**Entries provided:**
####

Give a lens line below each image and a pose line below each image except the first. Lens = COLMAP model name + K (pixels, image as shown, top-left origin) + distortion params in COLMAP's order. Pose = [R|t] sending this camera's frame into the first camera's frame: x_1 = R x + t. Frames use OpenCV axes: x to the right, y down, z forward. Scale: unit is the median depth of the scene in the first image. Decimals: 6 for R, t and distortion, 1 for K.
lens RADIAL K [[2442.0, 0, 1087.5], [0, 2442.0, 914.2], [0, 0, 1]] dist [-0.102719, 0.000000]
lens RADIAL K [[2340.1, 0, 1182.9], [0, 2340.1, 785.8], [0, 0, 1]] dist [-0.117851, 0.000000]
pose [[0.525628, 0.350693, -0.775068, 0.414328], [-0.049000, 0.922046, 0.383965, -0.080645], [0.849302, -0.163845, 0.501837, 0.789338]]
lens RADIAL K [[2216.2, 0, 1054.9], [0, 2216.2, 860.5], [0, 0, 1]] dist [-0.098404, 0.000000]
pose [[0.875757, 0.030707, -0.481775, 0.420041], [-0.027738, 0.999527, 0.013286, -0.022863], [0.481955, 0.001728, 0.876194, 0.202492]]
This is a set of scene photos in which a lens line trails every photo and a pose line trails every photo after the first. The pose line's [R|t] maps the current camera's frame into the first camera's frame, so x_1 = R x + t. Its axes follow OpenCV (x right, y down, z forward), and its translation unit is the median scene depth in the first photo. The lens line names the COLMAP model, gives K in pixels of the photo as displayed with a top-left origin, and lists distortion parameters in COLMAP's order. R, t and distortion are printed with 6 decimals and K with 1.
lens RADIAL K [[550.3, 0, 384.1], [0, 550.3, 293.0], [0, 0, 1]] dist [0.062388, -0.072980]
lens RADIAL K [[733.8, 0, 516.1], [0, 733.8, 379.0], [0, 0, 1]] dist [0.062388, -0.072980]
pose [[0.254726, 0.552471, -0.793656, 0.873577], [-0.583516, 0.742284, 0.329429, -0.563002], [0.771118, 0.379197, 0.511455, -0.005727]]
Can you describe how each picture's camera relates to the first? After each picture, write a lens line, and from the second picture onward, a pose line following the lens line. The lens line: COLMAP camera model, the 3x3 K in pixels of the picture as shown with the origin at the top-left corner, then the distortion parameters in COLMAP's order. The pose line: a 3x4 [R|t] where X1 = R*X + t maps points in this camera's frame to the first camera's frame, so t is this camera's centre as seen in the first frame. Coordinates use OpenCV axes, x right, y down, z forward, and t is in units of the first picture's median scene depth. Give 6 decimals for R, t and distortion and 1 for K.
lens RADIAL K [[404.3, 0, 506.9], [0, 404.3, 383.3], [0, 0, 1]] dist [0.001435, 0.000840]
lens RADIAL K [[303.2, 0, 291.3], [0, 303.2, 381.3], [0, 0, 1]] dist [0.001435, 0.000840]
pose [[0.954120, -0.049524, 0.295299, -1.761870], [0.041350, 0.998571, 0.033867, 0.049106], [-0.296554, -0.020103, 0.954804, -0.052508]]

####

Edit the entries from the beginning up to and including the line with "0.379197, 0.511455, -0.005727]]", substituting "follows" for "trails" and leaving every other character untouched. Reproduce only those lines.

Give a lens line below each image and a pose line below each image except the first. Lens = COLMAP model name + K (pixels, image as shown, top-left origin) + distortion params in COLMAP's order. Pose = [R|t] sending this camera's frame into the first camera's frame: x_1 = R x + t. Frames use OpenCV axes: x to the right, y down, z forward. Scale: unit is the median depth of the scene in the first image. Decimals: 6 for R, t and distortion, 1 for K.
lens RADIAL K [[2442.0, 0, 1087.5], [0, 2442.0, 914.2], [0, 0, 1]] dist [-0.102719, 0.000000]
lens RADIAL K [[2340.1, 0, 1182.9], [0, 2340.1, 785.8], [0, 0, 1]] dist [-0.117851, 0.000000]
pose [[0.525628, 0.350693, -0.775068, 0.414328], [-0.049000, 0.922046, 0.383965, -0.080645], [0.849302, -0.163845, 0.501837, 0.789338]]
lens RADIAL K [[2216.2, 0, 1054.9], [0, 2216.2, 860.5], [0, 0, 1]] dist [-0.098404, 0.000000]
pose [[0.875757, 0.030707, -0.481775, 0.420041], [-0.027738, 0.999527, 0.013286, -0.022863], [0.481955, 0.001728, 0.876194, 0.202492]]
This is a set of scene photos in which a lens line follows every photo and a pose line follows every photo after the first. The pose line's [R|t] maps the current camera's frame into the first camera's frame, so x_1 = R x + t. Its axes follow OpenCV (x right, y down, z forward), and its translation unit is the median scene depth in the first photo. The lens line names the COLMAP model, gives K in pixels of the photo as displayed with a top-left origin, and lists distortion parameters in COLMAP's order. R, t and distortion are printed with 6 decimals and K with 1.
lens RADIAL K [[550.3, 0, 384.1], [0, 550.3, 293.0], [0, 0, 1]] dist [0.062388, -0.072980]
lens RADIAL K [[733.8, 0, 516.1], [0, 733.8, 379.0], [0, 0, 1]] dist [0.062388, -0.072980]
pose [[0.254726, 0.552471, -0.793656, 0.873577], [-0.583516, 0.742284, 0.329429, -0.563002], [0.771118, 0.379197, 0.511455, -0.005727]]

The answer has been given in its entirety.